In effect, the Greek government, in a piece of paranoia seldom seen outside of asylums in comic-books, has created a narrative in which every national and international NGO, almost every major news agency in the Western world, the governments of most EU member states, the EU Parliament, the EU Commission and the actual United Nations are all conspiring with the Turkish government to attack Greece, a tiny country in the far south-east of Europe. It has not, as yet, bothered to explain why these disparate agents would wish to do this.
But when the OLAF report was first released and when parts of it were leaked, some people believed that surely now the government must at least begin to try to understand that it could not simply blindly lie about its actions.
This statement proves that this is not the case.
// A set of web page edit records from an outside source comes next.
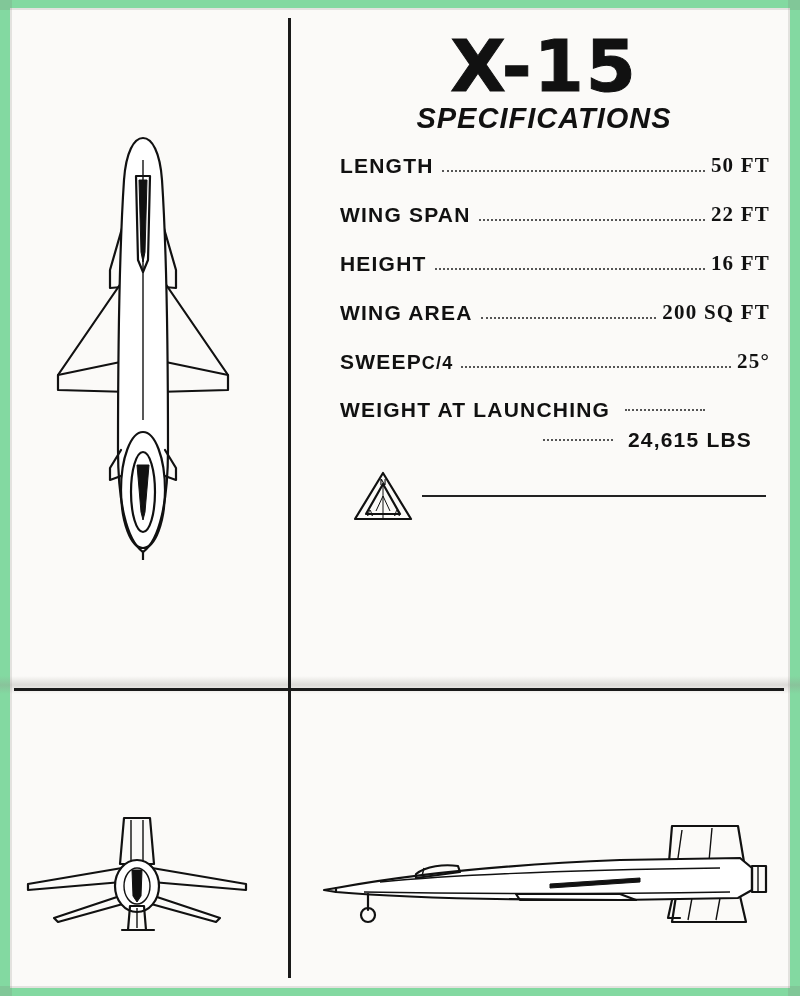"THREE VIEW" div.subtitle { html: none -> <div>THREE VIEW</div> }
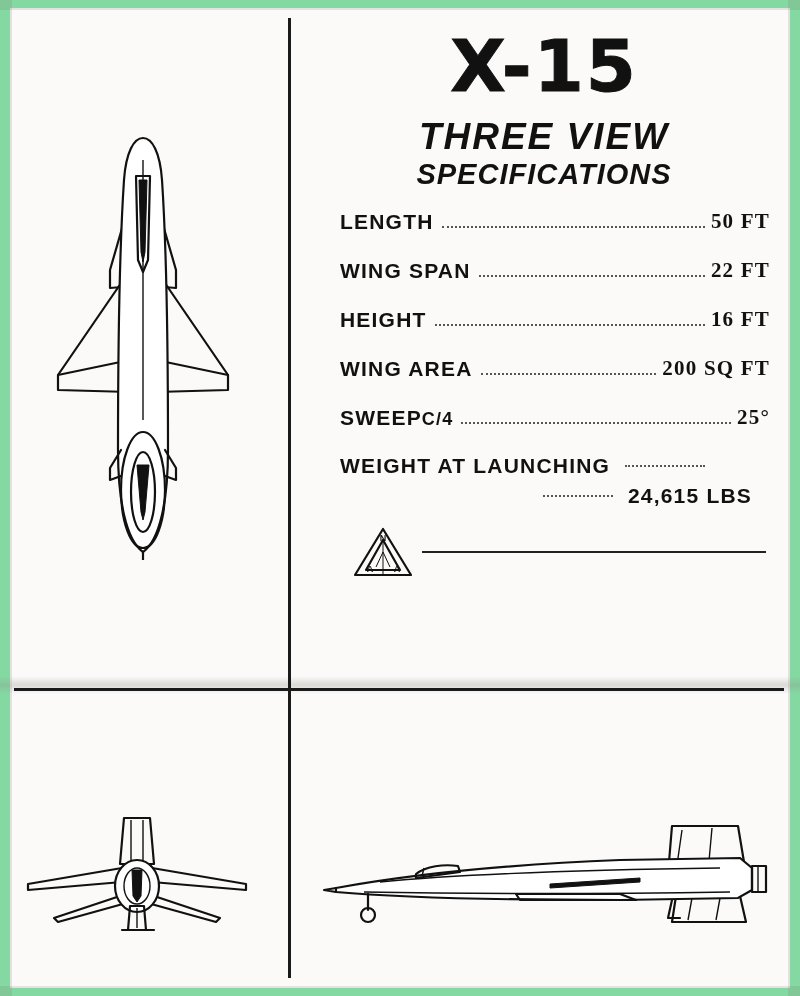"16 FT" span.spec-value { text: 16 -> 7 }
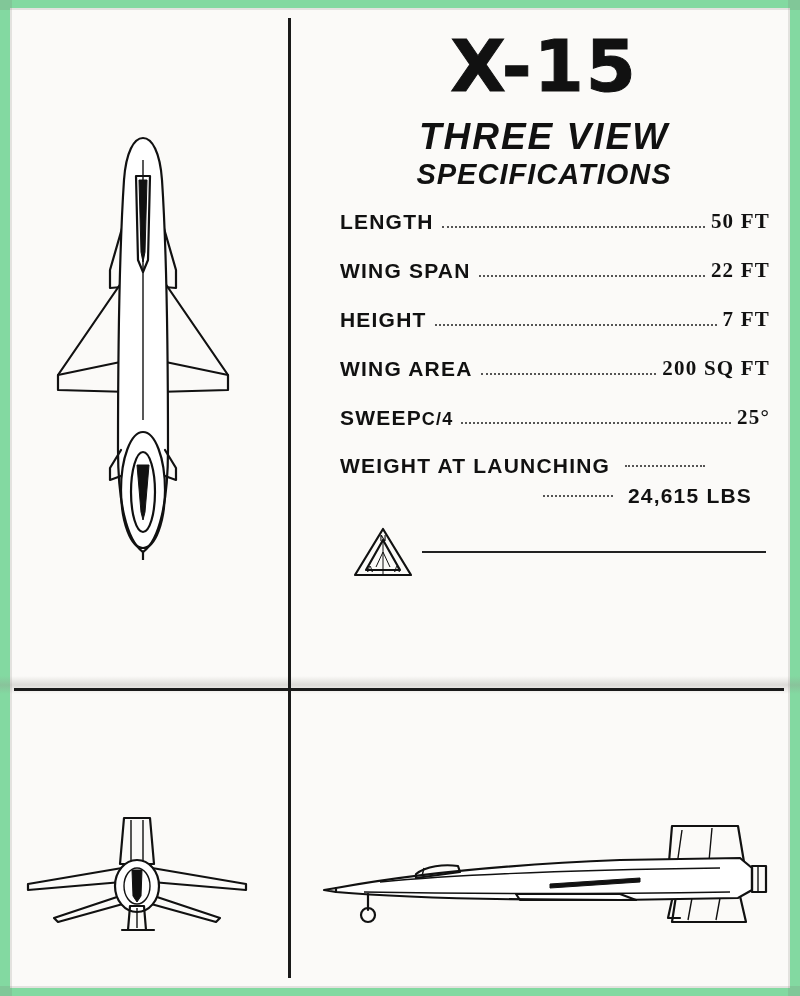"24,615 LBS" span { text: 24,615 -> 43,459 }
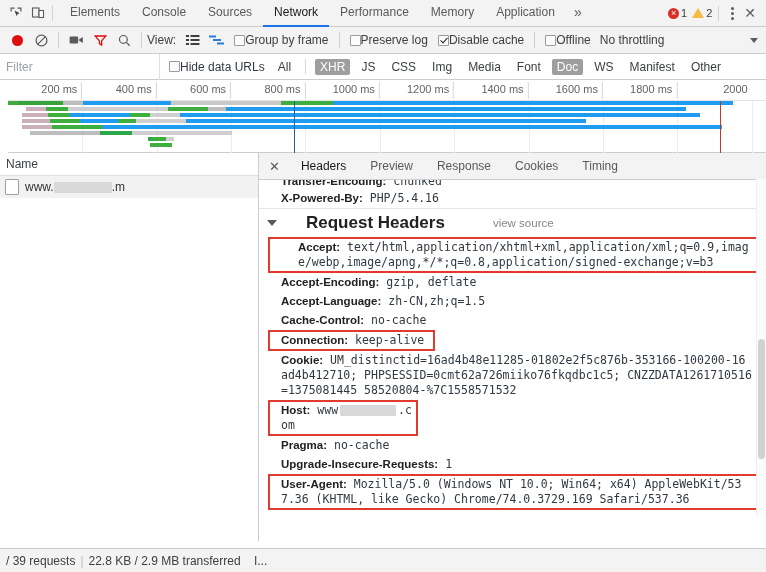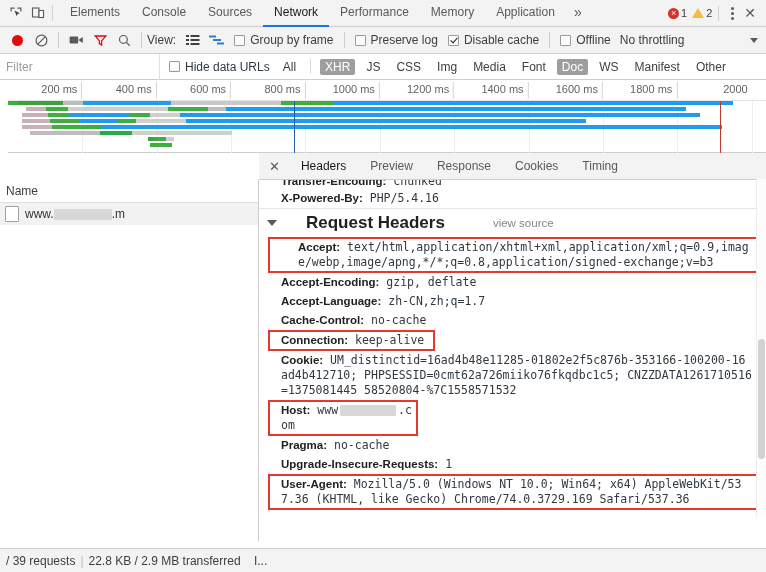"Group by frame" .chkwrap { gap: 5px -> none }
By calling the OLAF findings ‘tendentious allegations of supposed illegal actions’ it is implying that there is significant doubt that pushbacks have happened (there is not) and that there is somewhere some other body better qualified and better positioned than OLAF – the EU’s actual legal watchdog, the undeniable authority on whether EU law is being broken, and whether EU member states are breaking international law – to decide whether the Greek government is breaking the law.
There is not. OLAF is what there is.
If the Greek government does not accept the EU’s appointed specialist body’s findings, it must leave the bloc altogether.
And this is where we now are. Greece has a government so deeply committed to racist activity, to assault and law-breaking, that its Ministries make simply astonishing statements – official releases that bear almost no relation even to their supposed subject – to cover up their behaviour and attempt to simply carry on regardless.
The Greek public must be aware: the EU’s member states, the EU itself, the world’s news reporters, the world’s NGOs, the EU Commission, the EU Parliament, the United Nations and now the EU’s own legal watchdog are not in some conspiracy against Greece, as the Greek government claims.
The director of Frontex, Fabrice Leggeri, resigned when this report was first discussed by media. Because what it said about him, his agency and therefore also the Greek government, was true. He recognised it and left.
The Greek government is behaving, instead, like a toddler, jamming its fingers in its ears and shouting lies in the hope it will somehow be allowed to carry on behaving wildly and terribly.
The difference, of course, is that the Greek government’s wild and terrible behaviour is actually illegal, actually wrecking the lives of tens of thousands of people, and actively killing many others.
The government should resign. And Notis Mitarachis – perhaps along with several others – should face criminal trial.